はてブのホットエントリは集合知とは無関係 - sta la staに於いて、はてなブックマークの「集合知」性に疑問が突きつけられている。
具体的には、ユーザーがホットエントリ/注目エントリリストからブックマーク対象をチョイスする傾向が強いために、フィルタが歪められているのではないか、といったことだと理解した。
ホットエントリ(人気エントリー)に掲載された記事は否応無く注目度が高まる。ホットエントリーはブックマークのトップページ最上段に位置し、簡単に入れ替わりはしないから長時間露出することになる。そして、それを目にしたユーザーによってブックマーク数が一層押し上げられる。

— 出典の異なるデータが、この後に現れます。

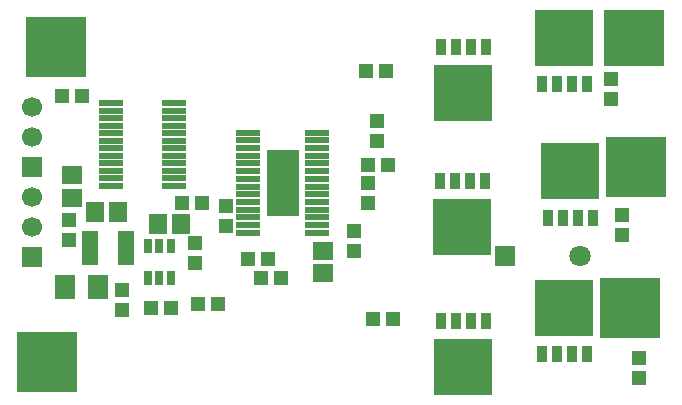
<source format=gts>
G04 DipTrace 3.0.0.2*
G04 silbasmp6531BIG.GTS*
%MOIN*%
G04 #@! TF.FileFunction,Soldermask,Top*
G04 #@! TF.Part,Single*
%ADD45R,0.106299X0.224409*%
%ADD47R,0.07874X0.023622*%
%ADD49R,0.031496X0.051181*%
%ADD51R,0.07874X0.021654*%
%ADD53R,0.192913X0.188976*%
%ADD55R,0.035433X0.05315*%
%ADD57R,0.204724X0.185039*%
%ADD59R,0.204724X0.204724*%
%ADD61R,0.05315X0.114173*%
%ADD63C,0.066929*%
%ADD65R,0.066929X0.066929*%
%ADD67R,0.070866X0.07874*%
%ADD69R,0.051181X0.047244*%
%ADD71R,0.066929X0.059055*%
%ADD73R,0.070866X0.070866*%
%ADD75C,0.070866*%
%ADD77R,0.059055X0.066929*%
%ADD79R,0.047244X0.051181*%
%FSLAX26Y26*%
G04*
G70*
G90*
G75*
G01*
G04 TopMask*
%LPD*%
D79*
X799908Y705529D3*
Y772458D3*
D77*
X920420Y992694D3*
X995223D3*
D75*
X2328362Y886436D3*
D73*
X2078362D3*
D77*
X710756Y1032110D3*
X785559D3*
D79*
X1618572Y1064052D3*
Y1130982D3*
X1649819Y1267969D3*
Y1334898D3*
X1574827Y901570D3*
Y968499D3*
D71*
X1468588Y828890D3*
Y903693D3*
D69*
X1218614Y876572D3*
X1285543D3*
D79*
X1148013Y984543D3*
Y1051472D3*
D71*
X633885Y1080092D3*
Y1154895D3*
D67*
X718667Y782832D3*
X608430D3*
D65*
X499940Y882822D3*
D63*
Y982822D3*
Y1082822D3*
D65*
Y1182790D3*
D63*
Y1282790D3*
Y1382790D3*
D61*
X812408Y914068D3*
X694298D3*
D59*
X2493480Y714089D3*
X2512228Y1182790D3*
D57*
X2505979Y1613995D3*
D59*
X581181Y1582748D3*
X549934Y532858D3*
D55*
X2009646Y1136409D3*
X1959646Y1136390D3*
X1909646D3*
X1859646D3*
D53*
X1934646Y982050D3*
D55*
X2218509Y1014058D3*
X2268509Y1014077D3*
X2318509D3*
X2368509D3*
D53*
X2293509Y1168417D3*
D55*
X2012281Y670344D3*
X1962281Y670324D3*
X1912281D3*
X1862281D3*
D53*
X1937281Y515984D3*
D55*
X2199761Y557856D3*
X2249761Y557875D3*
X2299761D3*
X2349761D3*
D53*
X2274761Y712215D3*
D55*
X2012281Y1582748D3*
X1962281Y1582728D3*
X1912281D3*
X1862281D3*
D53*
X1937281Y1428388D3*
D55*
X2199761Y1457761D3*
X2249761Y1457781D3*
X2299761D3*
X2349761D3*
D53*
X2274761Y1612121D3*
D69*
X1637320Y676593D3*
X1704249D3*
D79*
X2524727Y545357D3*
Y478428D3*
D69*
X1612323Y1501507D3*
X1679252D3*
D79*
X2430987Y1476509D3*
Y1409580D3*
D69*
X1618572Y1190333D3*
X1685501D3*
D79*
X624927Y1005995D3*
Y939066D3*
X1042831Y930654D3*
Y863724D3*
D69*
X1053915Y726493D3*
X1120844D3*
D79*
X2466089Y1023058D3*
Y956129D3*
D69*
X964705Y714089D3*
X897776D3*
X1331102Y814079D3*
X1264173D3*
X1000987Y1062365D3*
X1067916D3*
X599929Y1420265D3*
X666858D3*
D51*
X762412Y1395268D3*
Y1370268D3*
Y1345268D3*
Y1320268D3*
Y1295268D3*
Y1270268D3*
Y1245268D3*
Y1220268D3*
Y1195268D3*
Y1170268D3*
Y1145268D3*
Y1120268D3*
X975018Y1120248D3*
X975010Y1145268D3*
Y1170268D3*
Y1195268D3*
Y1220268D3*
Y1245268D3*
Y1270268D3*
Y1295268D3*
Y1320268D3*
Y1345268D3*
Y1370268D3*
Y1395268D3*
D49*
X887399Y814079D3*
X924801D3*
X962202D3*
Y920378D3*
X924801D3*
X887399D3*
D47*
X1449840Y964063D3*
Y989654D3*
Y1015244D3*
Y1040835D3*
Y1066425D3*
Y1092016D3*
Y1117606D3*
Y1143197D3*
Y1168787D3*
Y1194378D3*
Y1219969D3*
Y1245559D3*
Y1271150D3*
Y1296740D3*
X1221486D3*
X1221493Y1271150D3*
Y1245559D3*
Y1219969D3*
Y1194378D3*
Y1168787D3*
Y1143197D3*
Y1117606D3*
Y1092016D3*
Y1066425D3*
Y1040835D3*
Y1015244D3*
Y989654D3*
Y964063D3*
D45*
X1335663Y1130402D3*
M02*

</source>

この現象は注目エントリでも発生するが、こちらは閾値が3〜5ブックマークと低いために刻々と書き変わり、一つのエントリが長時間上段を占めることは無い。とはいえ、注目ブックマークに載ることで加速し人気ブックマークに載る例も珍しくはないだろう。
提起されている問題点は二つに分けることができる。
一つは、はてなブックマーク自体が情報源となっている実態。閉鎖空間内のみで相互に作用を続ければ、徐々にミームは劣化し澱みだけが残る危険を伴うと考えられる。
これが「まとめサイトを参照してまとめを書く」的な二次=三次参照の形を採るならば問題だろう。しかし実際には、はてなブックマーク自体はURLの羅列に過ぎず、情報は外部のソースを参照することになるので、確実に外部情報が取り込まれ劣化は抑えられる。
もう一つは、注目を促す構造による加速度的なブックマーク数の増加がもたらす、フィルタ性能の劣化である。これはブックマークの役割をどう捉えるかに拠って来る。
?Bのブックマーク数というのは、瞬間的なGoogleページランクのようなものだ。ページランクがリンクの収集により比較的長期的な人気ページをリストアップするのに対し、ブックマークは長くても1日程度のごく短期的な人気をリストアップするという違いこそあるものの、基本的な役割はあまり変わりない。
Googleのページランクでは被リンク数と加リンク数(「被」の対義を思いつかなかったので、被害/加害の例に倣い「加」としておく)を用いた再帰的な計算が為されているが、?Bでは同じことをユーザー同士の再帰的相互影響性によって(結果的に)実現しているのではないか。
……というのはまあある意味ネタに過ぎないのだが、情報の出所がどこであれいちユーザーの視点というのは常に偏っているし、故にそれを集合させて(母集団の中では)偏りを無くした情報に無意味と思えるエントリが多いのは当然であろう。優位なエントリの割合が極端に多いのだとしたら、その情報源はあなたの好みに合わせて偏っているのだ(それを積極的に実現するのが「お気に入り」機能なわけだが)。